_Provided information_
════════════════

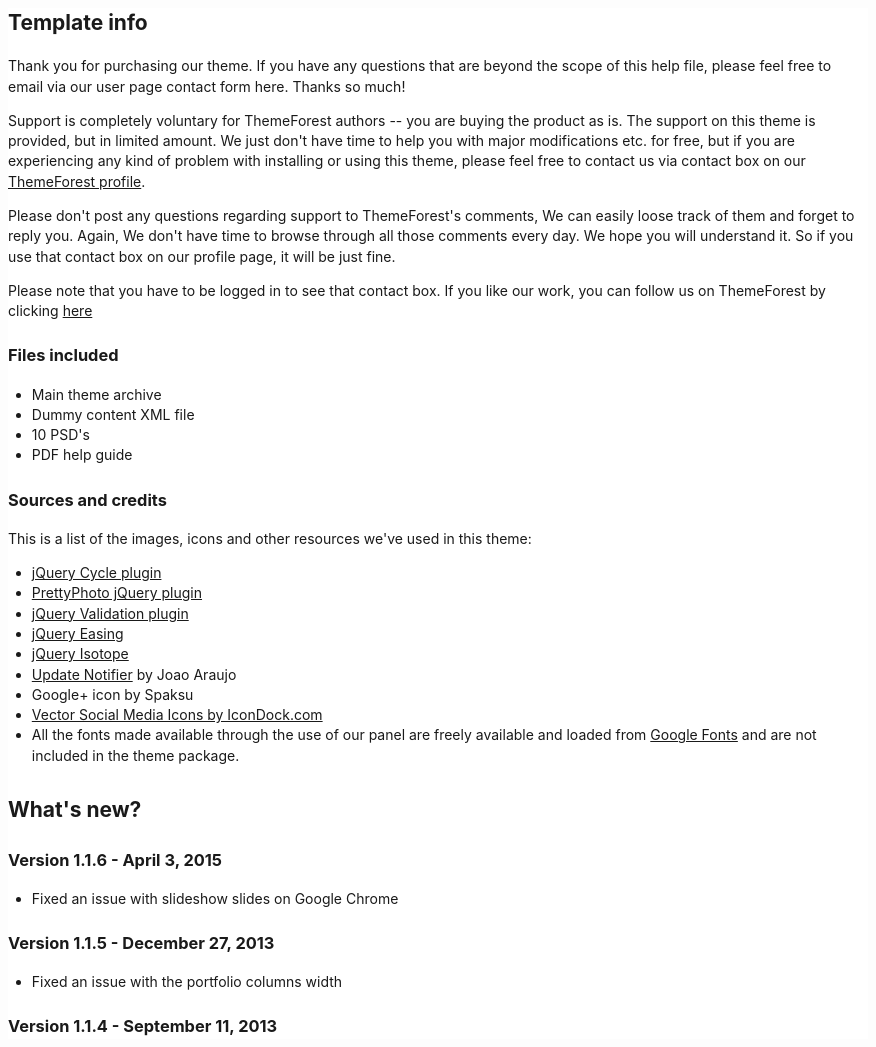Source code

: ## Template info

Thank you for purchasing our theme. If you have any questions that are beyond the scope of this help file, please feel free to email via our user page contact form here. Thanks so much!

Support is completely voluntary for ThemeForest authors -- you are buying the product as is. The support on this theme is provided, but in limited amount. We just don't have time to help you with major modifications etc. for free, but if you are experiencing any kind of problem with installing or using this theme, please feel free to contact us via contact box on our [ThemeForest profile](http://www.themeforest.net/user/THBThemes).

Please don't post any questions regarding support to ThemeForest's comments, We can easily loose track of them and forget to reply you. Again, We don't have time to browse through all those comments every day. We hope you will understand it. So if you use that contact box on our profile page, it will be just fine.

Please note that you have to be logged in to see that contact box. If you like our work, you can follow us on ThemeForest by clicking [here](http://themeforest.net/user/THBThemes/follow)

### Files included

* Main theme archive
* Dummy content XML file
* 10 PSD's
* PDF help guide

### Sources and credits

This is a list of the images, icons and other resources we've used in this theme:

* [jQuery Cycle plugin](http://jquery.malsup.com/cycle/)
* [PrettyPhoto jQuery plugin](http://www.no-margin-for-errors.com/projects/prettyphoto-jquery-lightbox-clone/)
* [jQuery Validation plugin](http://bassistance.de/jquery-plugins/jquery-plugin-validation/)
* [jQuery Easing](http://gsgd.co.uk/sandbox/jquery/easing/)
* [jQuery Isotope](http://isotope.metafizzy.co/)
* [Update Notifier](http://themeforest.net/user/unisphere) by Joao Araujo
* Google+ icon by Spaksu
* [Vector Social Media Icons by IconDock.com](http://icondock.com/free/vector-social-media-icons)
* All the fonts made available through the use of our panel are freely available and loaded from [Google Fonts](http://www.google.com/webfonts) and are not included in the theme package.

## What's new?

### Version 1.1.6 - April 3, 2015

* Fixed an issue with slideshow slides on Google Chrome

### Version 1.1.5 - December 27, 2013

* Fixed an issue with the portfolio columns width

### Version 1.1.4 - September 11, 2013
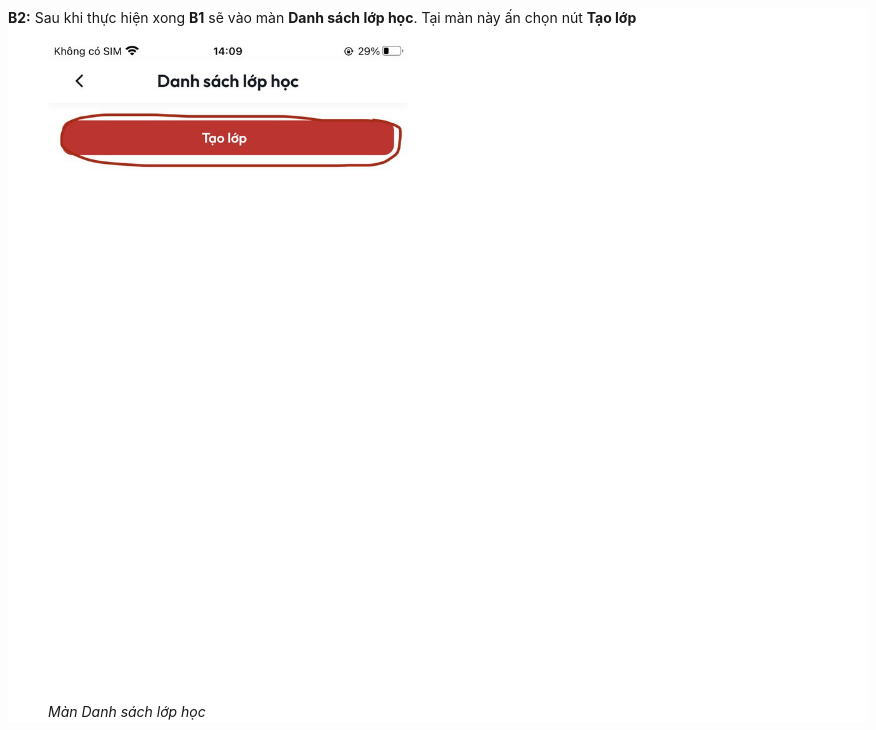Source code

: **B2:** Sau khi thực hiện xong **B1** sẽ vào màn **Danh sách lớp học**. Tại màn này ấn chọn nút **Tạo lớp**&#x20;

<figure><img src="../.gitbook/assets/photo_2024-07-23_14-17-11.jpg" alt="" width="360"><figcaption><p><em>Màn Danh sách lớp học</em> </p></figcaption></figure>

════════════════

_Goal of the exercise_
Would you repeat the entries exactly, but with no pictures?

_Result of the task_
Source code

: ## Template info

Thank you for purchasing our theme. If you have any questions that are beyond the scope of this help file, please feel free to email via our user page contact form here. Thanks so much!

Support is completely voluntary for ThemeForest authors -- you are buying the product as is. The support on this theme is provided, but in limited amount. We just don't have time to help you with major modifications etc. for free, but if you are experiencing any kind of problem with installing or using this theme, please feel free to contact us via contact box on our [ThemeForest profile](http://www.themeforest.net/user/THBThemes).

Please don't post any questions regarding support to ThemeForest's comments, We can easily loose track of them and forget to reply you. Again, We don't have time to browse through all those comments every day. We hope you will understand it. So if you use that contact box on our profile page, it will be just fine.

Please note that you have to be logged in to see that contact box. If you like our work, you can follow us on ThemeForest by clicking [here](http://themeforest.net/user/THBThemes/follow)

### Files included

* Main theme archive
* Dummy content XML file
* 10 PSD's
* PDF help guide

### Sources and credits

This is a list of the images, icons and other resources we've used in this theme:

* [jQuery Cycle plugin](http://jquery.malsup.com/cycle/)
* [PrettyPhoto jQuery plugin](http://www.no-margin-for-errors.com/projects/prettyphoto-jquery-lightbox-clone/)
* [jQuery Validation plugin](http://bassistance.de/jquery-plugins/jquery-plugin-validation/)
* [jQuery Easing](http://gsgd.co.uk/sandbox/jquery/easing/)
* [jQuery Isotope](http://isotope.metafizzy.co/)
* [Update Notifier](http://themeforest.net/user/unisphere) by Joao Araujo
* Google+ icon by Spaksu
* [Vector Social Media Icons by IconDock.com](http://icondock.com/free/vector-social-media-icons)
* All the fonts made available through the use of our panel are freely available and loaded from [Google Fonts](http://www.google.com/webfonts) and are not included in the theme package.

## What's new?

### Version 1.1.6 - April 3, 2015

* Fixed an issue with slideshow slides on Google Chrome

### Version 1.1.5 - December 27, 2013

* Fixed an issue with the portfolio columns width

### Version 1.1.4 - September 11, 2013
Source code

: **B2:** Sau khi thực hiện xong **B1** sẽ vào màn **Danh sách lớp học**. Tại màn này ấn chọn nút **Tạo lớp**&#x20;

<figure><img src="../.gitbook/assets/photo_2024-07-23_14-17-11.jpg" alt="" width="360"><figcaption><p><em>Màn Danh sách lớp học</em> </p></figcaption></figure>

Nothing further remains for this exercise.